Now with Amazon EC2, this problems is complicated even further. An EC2 virtual machine has 1.75GB memory and a hard disk of 160GB. The virtual machine is launched from an Amazon Machine Image (AMI), and once the machine is running it can write to the hard disk. However, when the machine fails, the newly written information is not persisted. Restarting the machine will reload the original AMI, and any information you saved to the hard disk in a previous instance is lost. If you want to persist data, you need to store it to Amazon S3, which is slower than the hard disk. So storing data on Amazon S3 is similar to the regular computer, but needs an extra level of storage before you know the data is persisted.
This means regular applications that thing they are persisting data to hard disk, lose all their information when the instance crashes. And instances can crash!
I think that is the major problem when working with Amazon S3. The storage paradigm changes, and it takes time before applications get adapted.

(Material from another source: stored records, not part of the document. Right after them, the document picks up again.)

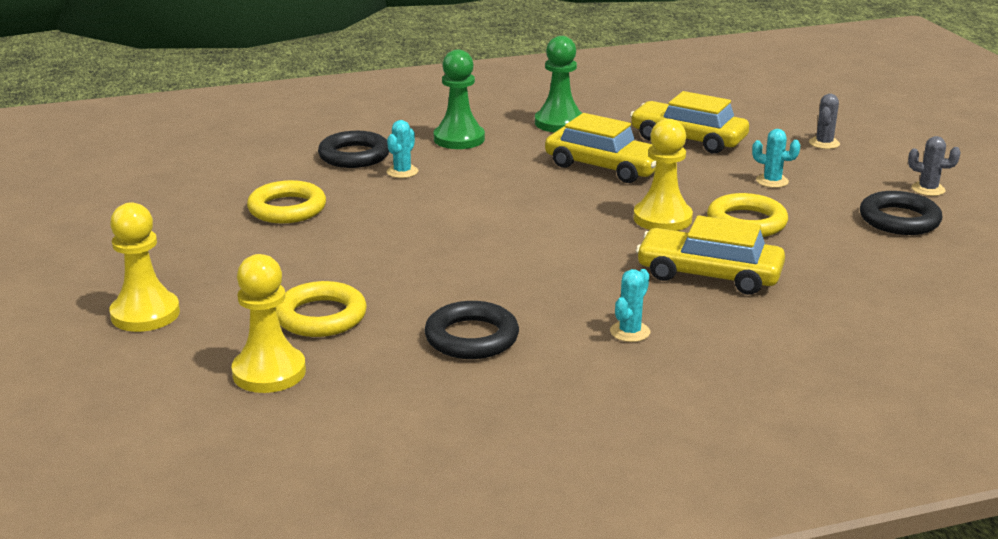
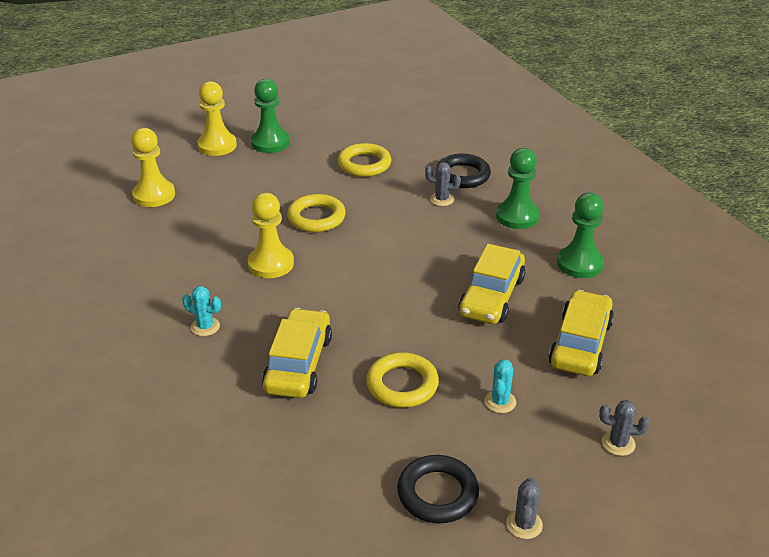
camera: 80 degrees right, 10 degrees up
yellow ring [276,281,367,337] -> yellow ring moved to [287,194,346,232]
turquoise cactus [387,120,418,178] -> grey cactus [425,162,461,206]
black ring [424,301,519,359] -> none
yellow pawn [633,119,693,231] -> yellow pawn moved to [247,193,294,278]
none -> green pawn [251,79,290,153]

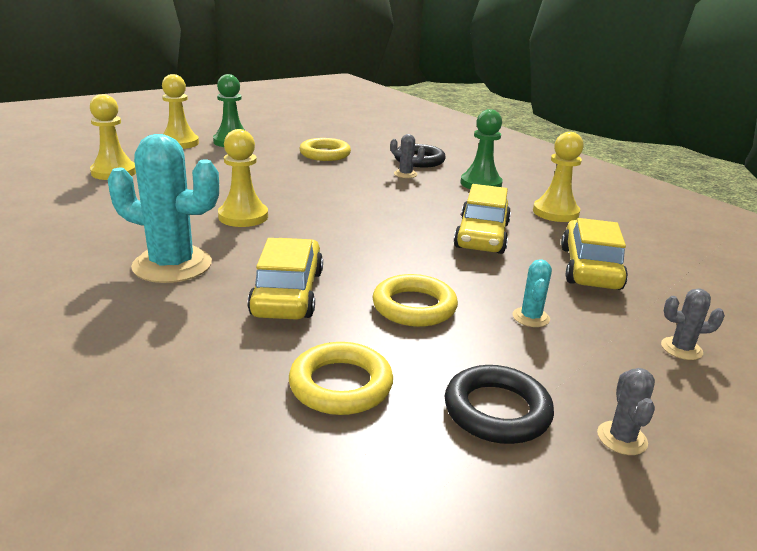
camera: 10 degrees left, 10 degrees down
turquoise cactus [182,286,221,336] -> turquoise cactus [108,134,219,283], size x2.26
yellow ring [287,194,346,232] -> yellow ring moved to [289,342,393,415]
green pawn [557,193,604,278] -> yellow pawn [533,132,584,222]

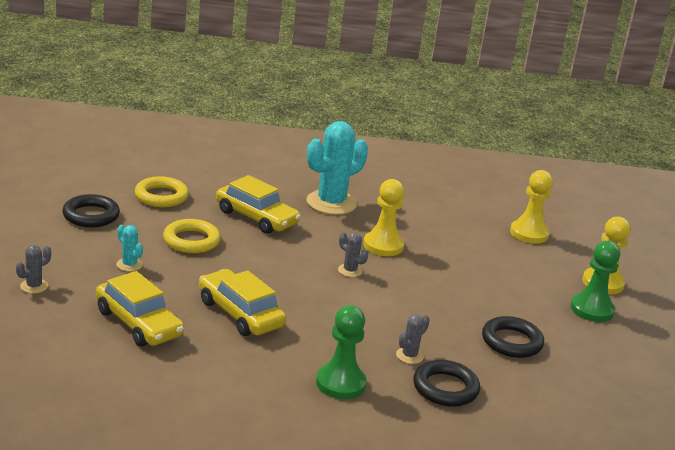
camera: 125 degrees right, 0 degrees up
yellow ring [300,138,351,161] -> black ring [482,316,544,358]
yellow pawn [533,132,584,222] -> none
grey cactus [597,368,655,455] -> grey cactus moved to [338,232,368,277]

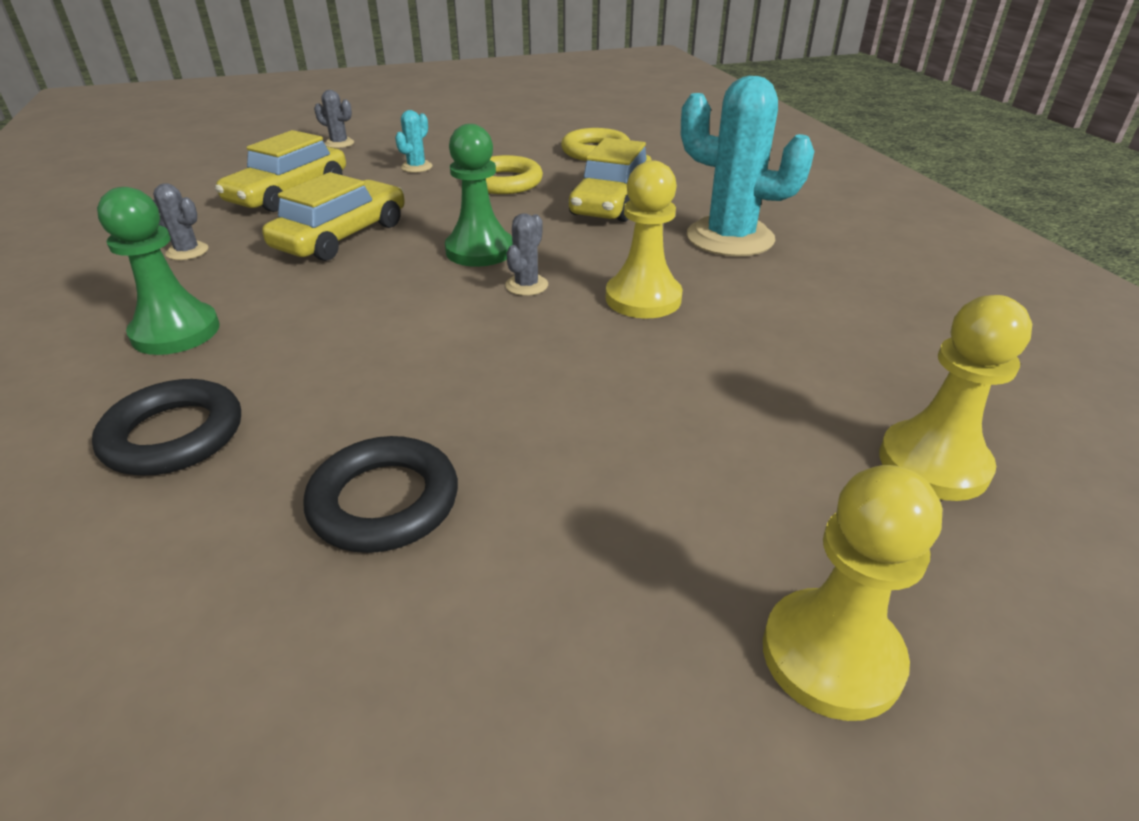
camera: 75 degrees right, 10 degrees up
black ring [62,194,120,227] -> none
grey cactus [396,314,430,364] -> grey cactus moved to [153,183,209,260]
green pawn [571,241,620,322] -> green pawn moved to [445,124,513,267]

The problem can be solved generally by performing regular backups of the data to Amazon S3, and automatically loading that backup when the EC2 instance starts. But a backup every hour means you can still lose up to an hour of information. It can also be solved by running multiple EC2 instances, and performing replication to another machine, and then backing up that second machine. For me, the ideal solution would be that applications become aware of this problem and solve it themselves, by storing their information to S3. some people have started this with a number of applications. For example Mark Atwood built a A MySQL Storage Engine for AWS S3MySQL. Other people are working on (or thinking about?) an Amazon S3 File-Store for Alfresco.
I haven’t tried any of these solutions yet, so I can’t tell you how good they work at this time. When I want to run Drupal on EC2, I will need to find some solution to this problem.